Im Gazastreifen sind am bisher verlustreichsten Tag seit Beginn der israelischen Militäroffensive am Sonntag mehr als 60 Menschen getötet und mehrere hundert verletzt worden. Andere Quellen sprechen von mindestens 97 Toten. Israelische Bodentruppen suchten seit dem frühen Sonntagmorgen nach Raketenwerfern und nach Tunnels. Dabei gerieten die Soldaten unter starken Beschuss.

Politischer Korrespondent für die Iberische Halbinsel und den Maghreb mit Sitz in Madrid.

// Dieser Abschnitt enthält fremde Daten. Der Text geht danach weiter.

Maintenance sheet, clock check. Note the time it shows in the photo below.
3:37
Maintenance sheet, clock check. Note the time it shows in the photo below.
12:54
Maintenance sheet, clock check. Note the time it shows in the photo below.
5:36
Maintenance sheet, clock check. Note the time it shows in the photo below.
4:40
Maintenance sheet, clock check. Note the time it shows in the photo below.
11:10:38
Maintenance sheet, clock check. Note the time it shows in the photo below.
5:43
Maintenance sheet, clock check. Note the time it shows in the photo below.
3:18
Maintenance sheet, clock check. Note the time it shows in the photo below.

Am späten Abend meldete der bewaffnete Arm der Hamas, die Organisation habe einen israelischen Soldaten mit dem Namen Schaul Aaron in ihre Gewalt gebracht. „Diese Gerüchte sind unwahr“, sagte Israels UN-Botschafter Ron Prosor später am Rande einer Dringlichkeitssitzung des UN-Sicherheitsrats in New York. Es befinde sich kein israelischer Soldat in der Gewalt der Hamas.
Die Einwohner, die die Armee zuvor aufgefordert hatte, ihre Häuser zu verlassen, flohen zu Tausenden aus dem Viertel. Der israelische Ministerpräsident Benjamin Netanjahu sprach von einer genau geplanten und zielgerichteten Militäraktion, die palästinensische Autonomiebehörde hielt Israel „Kriegsverbrechen“ vor.

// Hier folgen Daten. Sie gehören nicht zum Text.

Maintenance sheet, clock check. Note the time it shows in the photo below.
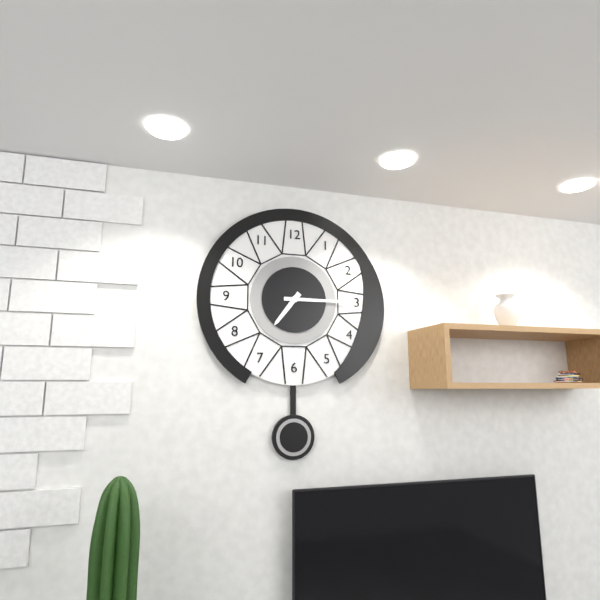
7:15
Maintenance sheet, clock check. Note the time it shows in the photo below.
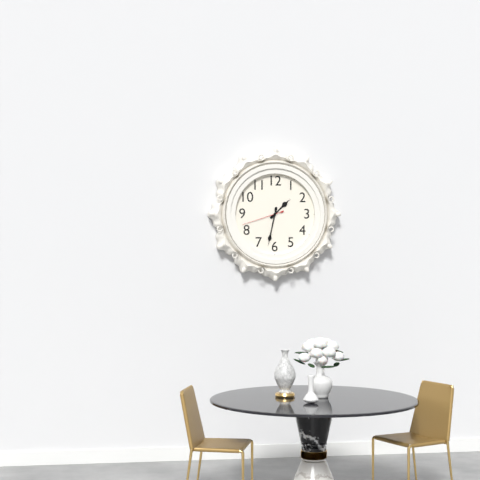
1:32
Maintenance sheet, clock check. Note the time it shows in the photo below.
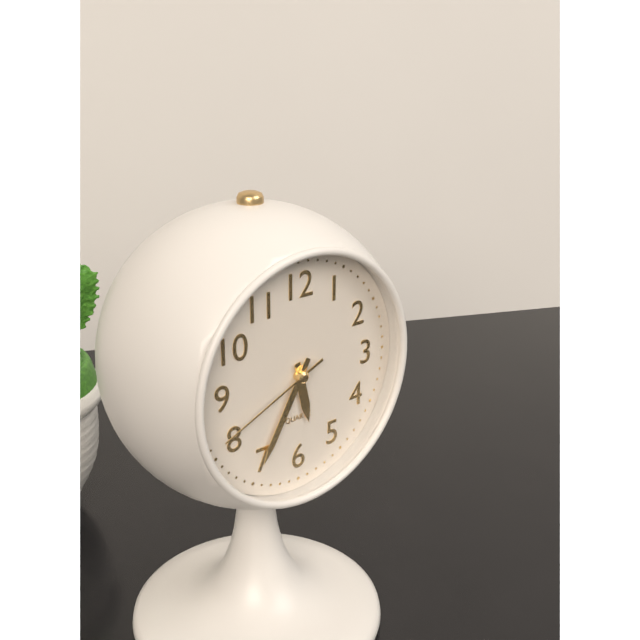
5:35:41
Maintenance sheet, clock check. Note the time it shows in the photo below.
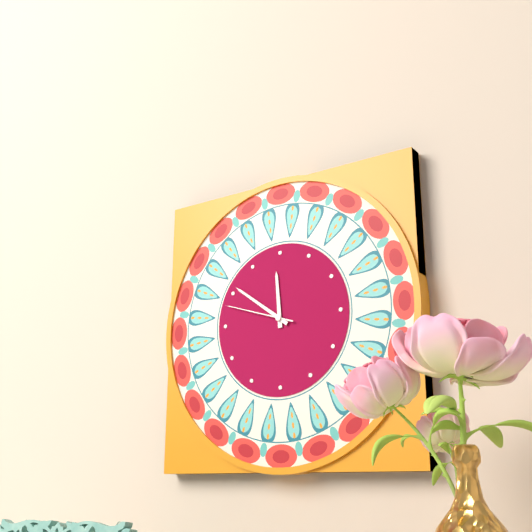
11:51:48
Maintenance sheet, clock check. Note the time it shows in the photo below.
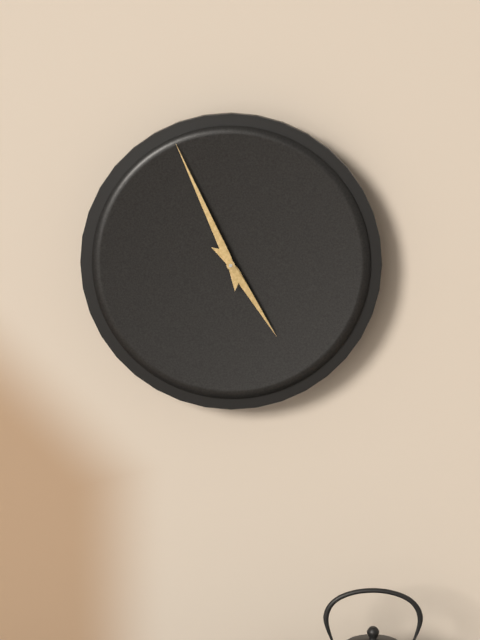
4:56
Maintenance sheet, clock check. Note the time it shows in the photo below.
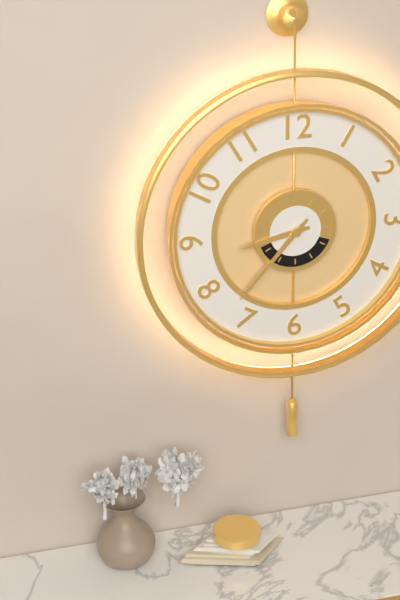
8:37
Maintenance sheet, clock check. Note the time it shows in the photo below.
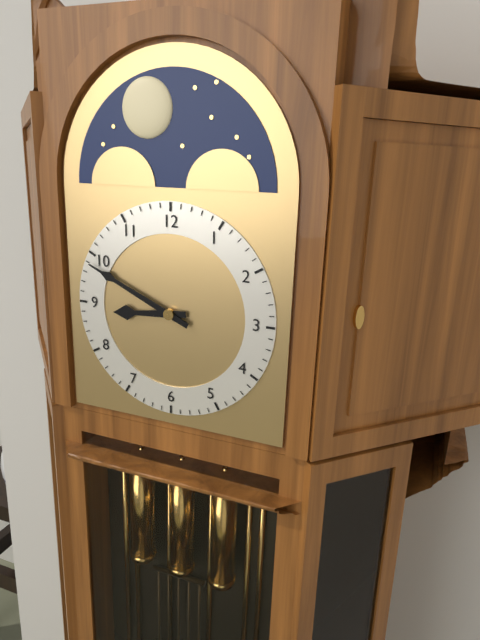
8:49
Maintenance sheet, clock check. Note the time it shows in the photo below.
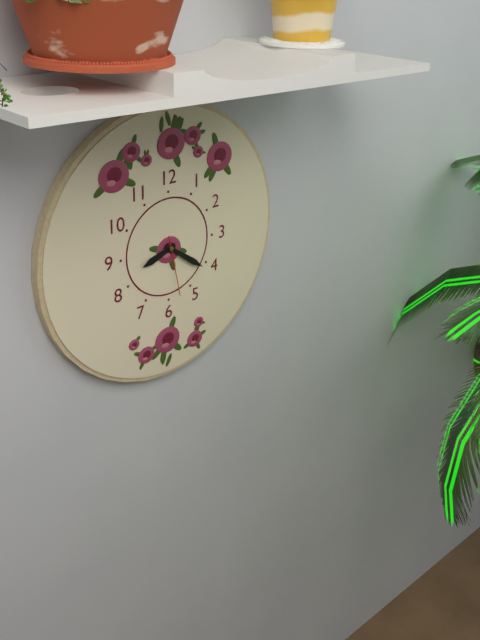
8:21:28
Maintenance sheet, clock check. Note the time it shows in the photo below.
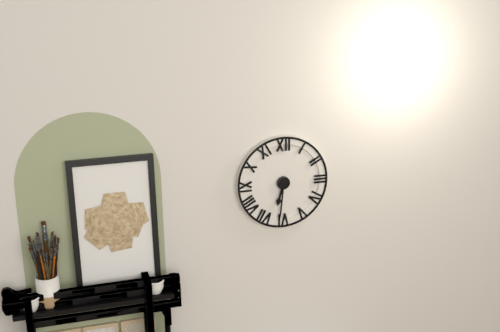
6:31
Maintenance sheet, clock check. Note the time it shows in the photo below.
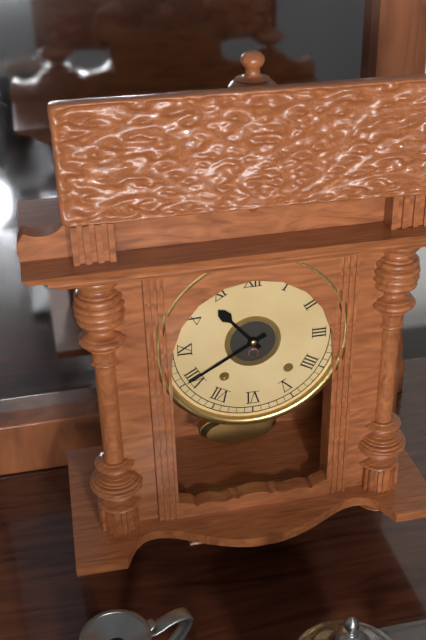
10:40
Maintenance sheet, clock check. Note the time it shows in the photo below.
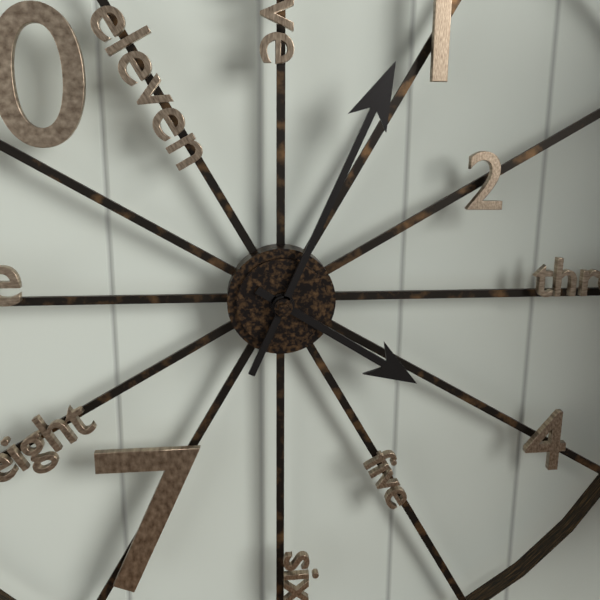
4:04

Nach Angaben von Menschenrechtlern in Gaza stieg die Zahl der Toten seit Beginn der Militäroffensive auf fast 400; mehr als 2500 Menschen wurden verletzt. Andere Quellen sprachen von mehr als 400 Toten und 3000 Verletzten. Die israelische Armee unterbrach am Sonntag aus humanitären Gründen mehrfach die Kampfhandlungen und errichtete am Grenzübergang Erez ein Feldlazarett. In den vergangenen 24 Stunden wurden nach Armeeangaben 13 israelische Soldaten getötet. Am Samstagmorgen hatten Hamas-Kämpfer, die durch einen Tunnel nach Israel gelangt waren, zwei Soldaten getötet. Der Raketenbeschuss aus Gaza dauerte am Sonntag an.
Ungeachtet der zahlreichen Toten auf beiden Seiten kündigte Netanjahu eine Ausweitung der Bodenoffensive an. „Wir werden nicht aufhören, bis alle Ziele erreicht sind“, sagte Netanjahu am Sonntag in Tel Aviv. Die radikal-islamische Hamas sei selbst für die vielen Toten unter den Zivilisten verantwortlich. „Israel hat diesen Kampf nicht selbst gewählt, er ist uns aufgezwungen worden“, sagte der Regierungschef. Das Vorgehen gegen die Tunnels und Raketen der Hamas sei lebensnotwendig für die Sicherheit der Bürger Israels. Es könnten noch „schwere Tage“ bevorstehen, sagte Netanjahu.
Kritik an Israel
Der amerikanische Außenminister John Kerry kündigte in einem Interview mit dem Sender CNN an, dass er bald in den Nahen Osten reisen werde, um bei einer „fairen“ Feuerpause zu helfen. UN-Generalsekretär Ban Ki-moon und der französische Außenminister Laurent Fabius hatten sich am Wochenende vergeblich um eine Waffenruhe bemüht. Ban sprach in Tel Aviv mit Ministerpräsident Benjamin Netanjahu und reiste von dort aus an den Golf, wo sich auch der palästinensische Präsident Mahmud Abbas aufhält. Abbas wollte in Qatar den Vorsitzenden des Politbüros der Hamas, Khaled Meschal, treffen. Nach dem Scheitern einer ägyptischen Initiative arbeiten Qatar und die Türkei an einem Vorschlag, der stärker auf die Wünsche der Hamas eingeht.
Der türkische Ministerpräsident Recep Tayyip Erdogan verstärkte am Wochenende noch einmal seine Kritik an Israel. Die Israelis verfluchten Adolf Hitler für den Holocaust, „aber jetzt hat der terroristische Staat Israel mit seinen Greueltaten in Gaza Hitler übertroffen“, zitierte ihn die Nachrichtenagentur Anadolu. In mehreren europäischen Städten kam es am Wochenende zu Demonstrationen. In Paris protestierten mehrere tausend Menschen trotz eines Verbots gegen die israelische Militäroffensive. Dabei kam es zu Ausschreitungen.